The musical world of Cameron Carpenter is one where anything is possible. At just 30 years of age, he has redefined the pipe organ as an instrument for modern times.
At this special Solo Organ-ic performance, Carpenter will perform a collection of music that highlights the diversity and magnificence of the Melbourne Town Hall Grand Organ.
Lord Mayor Robert Doyle said the Grand Organ is an outstanding instrument that has played a big part in Melbourne’s musical history.
“The Grand Organ is the largest musical instrument in the southern hemisphere and includes drums, bells and 7849 pipes that range from 13 metres high to a few centimetres.

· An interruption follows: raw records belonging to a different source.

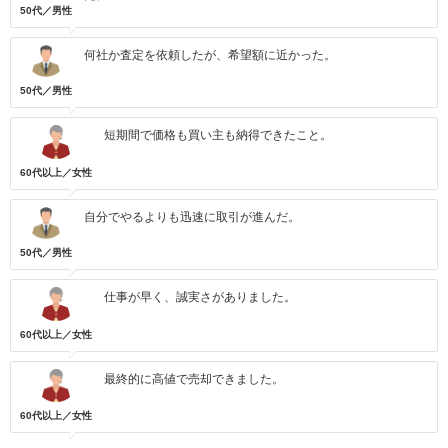
50代／男性
何社か査定を依頼したが、希望額に近かった。
50代／男性
短期間で価格も買い主も納得できたこと。
60代以上／女性
自分でやるよりも迅速に取引が進んだ。
50代／男性
仕事が早く、誠実さがありました。
60代以上／女性
最終的に高値で売却できました。
60代以上／女性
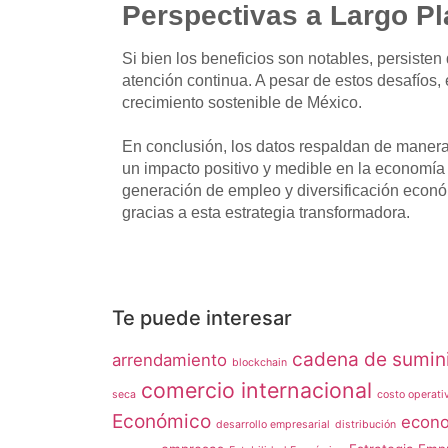
Perspectivas a Largo Pl
Si bien los beneficios son notables, persisten 
atención continua. A pesar de estos desafíos,
crecimiento sostenible de México.
En conclusión, los datos respaldan de manera
un impacto positivo y medible en la economía
generación de empleo y diversificación econó
gracias a esta estrategia transformadora.
Te puede interesar
cadena de sumini
arrendamiento
blockchain
comercio internacional
seca
costo operati
Económico
econo
desarrollo empresarial
distribución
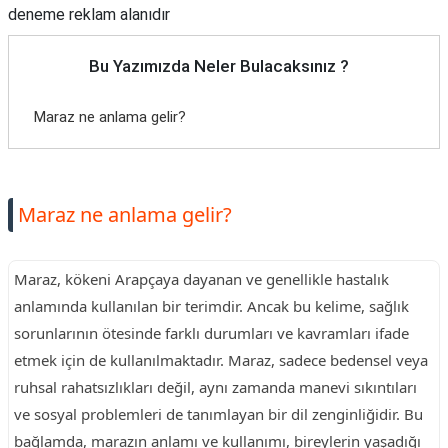
deneme reklam alanıdır
Bu Yazımızda Neler Bulacaksınız ?
Maraz ne anlama gelir?
Maraz ne anlama gelir?
Maraz, kökeni Arapçaya dayanan ve genellikle hastalık
anlamında kullanılan bir terimdir. Ancak bu kelime, sağlık
sorunlarının ötesinde farklı durumları ve kavramları ifade
etmek için de kullanılmaktadır. Maraz, sadece bedensel veya
ruhsal rahatsızlıkları değil, aynı zamanda manevi sıkıntıları
ve sosyal problemleri de tanımlayan bir dil zenginliğidir. Bu
bağlamda, marazın anlamı ve kullanımı, bireylerin yaşadığı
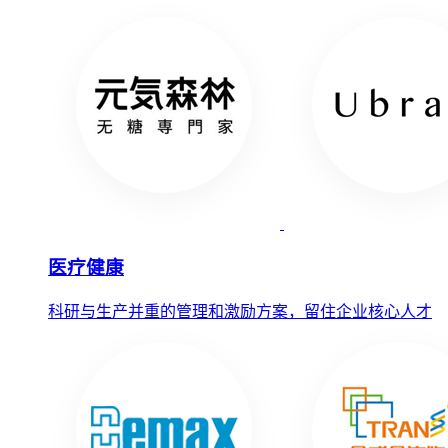
医疗健康
科研与生产并重的管理和激励方案，留住企业核心人才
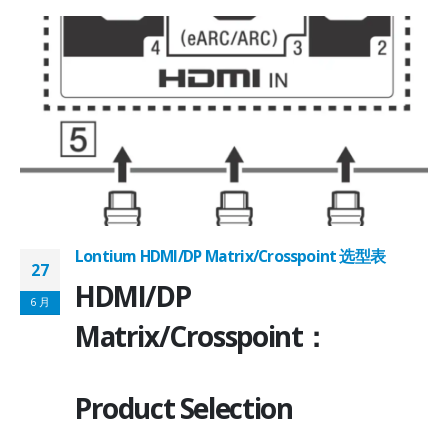
Lontium HDMI/DP Matrix/Crosspoint 选型表
27
2
HDMI/DP
6 月
6
Matrix/Crosspoint：
Product Selection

“It has brought renowned organists and world class recitals and concerts into our city across two centuries. I encourage people to experience the enigmatic sounds of Cameron Carpenter on Melbourne’s much loved Grand Organ,” said the Lord Mayor.
A dazzling showman, Carpenter performs the works of the organ repertoire by creating unique compositions and expanding the organs usual sounds into robust pop and rock and roll.
Melburnian’s have the chance to catch Carpenter in this one off Solo Organ-ic performance, presented by the City of Melbourne.
Venue: Melbourne Town Hall, Corner Swanston and Collins Street, Melbourne
Date: 2 July 2012
Time: 7pm – 9.30pm
Cost: A Reserve $31.50 - $40, B Reserve $21 - $28. Earlybird specials until 25 May. Discounts apply for groups of 8 or more. Tickets available from Ticketmaster. www.ticketmaster.com.au
Contact: 03 9658 9658
About Cameron Carpenter
Cameron Carpenter has quickly developed from being an insider tip to one of the most sought-after organists of our time. He revolutionises and modernises the perception of the instrument like no other organist before him. Born in 1981 in Pennsylvania, USA, Carpenter attended the Juilliard School in New York City where he continued his composing studies. Whether original compositions, transcriptions, film music or the great works of the traditional organ repertoire: Carpenters approach captivates, amazes and has led many instruments to reach the limits of their technical capabilities.
About The Grand Organ
There have been two permanent Grand Organs installed in the Town Hall since 1872. The original was extensively rebuilt in 1905. The second organ was installed in 1929 following the Town Hall fire of 1925. The Heritage Victoria-listed 1929 façade is made of rich-grained Queensland maple with coin-bronze grilles. It took $4.5 million dollars from 1996 to 2001 to restore and enhance the Grand Organ. It is now broadly recognised as one of the world’s finest organs and includes 9592 pipes that range from 13 metres high to a few centimetres. It uses ninety thousand cubic feet of air every minute and can produce anything from a delicate whistle to deafening thunder.